2.17 The Australian Project Wickenby Taskforce provides an example of the effectiveness of tax authorities working with other law enforcement agencies. While largely tax fraud-focused, the Taskforce has also achieved significant results in dealing with money laundering and recovering proceeds of crime through inter-agency cooperation and information-sharing. The Taskforce’s activities include intelligence-sharing, tax audits, criminal investigations, prosecutions and education programmes.

International conventions regarding domestic information-sharing

2.18 In response to increasing concerns over money laundering, the Financial Action Taskforce on Money Laundering (FATF) was established by the G-7 Summit held in Paris in 1989. FATF, which includes New Zealand, was given the responsibility of examining money-laundering techniques and trends, reviewing actions which had already been taken at a national or international level, and setting out further measures to combat money laundering.

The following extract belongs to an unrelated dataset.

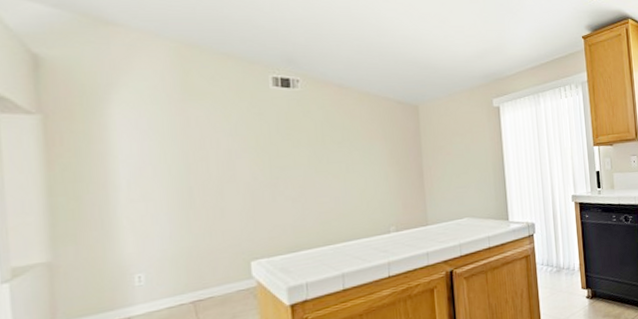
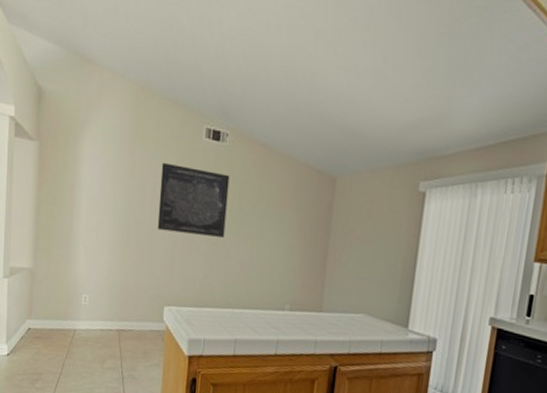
wall art: none [223,115,312,185] -> present [157,162,230,238]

2.19 In April 1990, FATF issued 40 recommendations which were intended to provide a comprehensive plan of action to fight money laundering. In 2001, a further eight special recommendations in relation to terrorist financing were added. In October 2004 FATF published a ninth special recommendation further strengthening the agreed international standards for combating money laundering and terrorist financing.

2.20 A thorough review of the recommendations was completed in February 2012 with the publication of the revised FATF recommendations. The revised recommendations have been extensively amended for a variety of purposes including: to deal with threats such as financing the proliferation of weapons of mass destruction, to allow a risk-based approach to regulation and compliance; and to place greater emphasis on effectiveness of implementation of the standards.

2.21 The revised recommendations are intended to strengthen global safeguards and protect the integrity of the financial system by providing governments with stronger tools to take action against financial crime. Sharing Inland Revenue information on serious offences would be consistent with the goals of FATF as information sharing is a key aspect of the FATF recommendations.

2.22 New Zealand is also a party to the United Nations Convention against Transnational Organised Crime (UNTOC). This convention requires participant parties to operate within their domestic capability to combat organised crime, and co-operate internationally to protect the international system from exploitation by organised criminal groups and networks.

2.23 In addition, New Zealand is a party to other multi-lateral treaties and involved in international forums which set or monitor best practices relevant to combating organised crime – for example, the OECD Convention on Combating Bribery of Foreign Public Officials in International Business Transactions and the Asia Pacific Group on Money Laundering, concerned with implementation of the FATF recommendations in the Asia-Pacific region.

2.24 The New Zealand model has been identified as out of step with current international practices, which involve a high degree of cooperation between revenue authorities and law enforcement agencies, and use tax information in the detection and prosecution of both tax and non-tax crimes.

2.25 The OECD has identified New Zealand as unique in that prosecutions are often carried out directly by agencies such as Inland Revenue, the New Zealand Police or the Serious Fraud Office. The Secretariat has invited comment from New Zealand about what is essentially the tension between inter-agency prosecution co-operation and tax secrecy legislation. This discussion document focuses on that tension.

 

2 Knight v Barnett (1991) 13 NZTC 8014 (CA) at 8,016.

3 Land and Income Tax Assessment Amendment Act 1946, section 5(5).

4 Inland Revenue Department Act 1974 section 13(4).

5 Tax Laws Amendment (Confidentiality of Taxpayer Information) Act 2010 (Cth).

6 The Project Wickenby Taskforce is a cross-agency taskforce comprising eight Australian federal agencies, including the Australian Taxation Office. The key aims of the Taskforce are to address international tax evasion in the Australian tax system and to deter, detect and disrupt internal tax evasion and money laundering.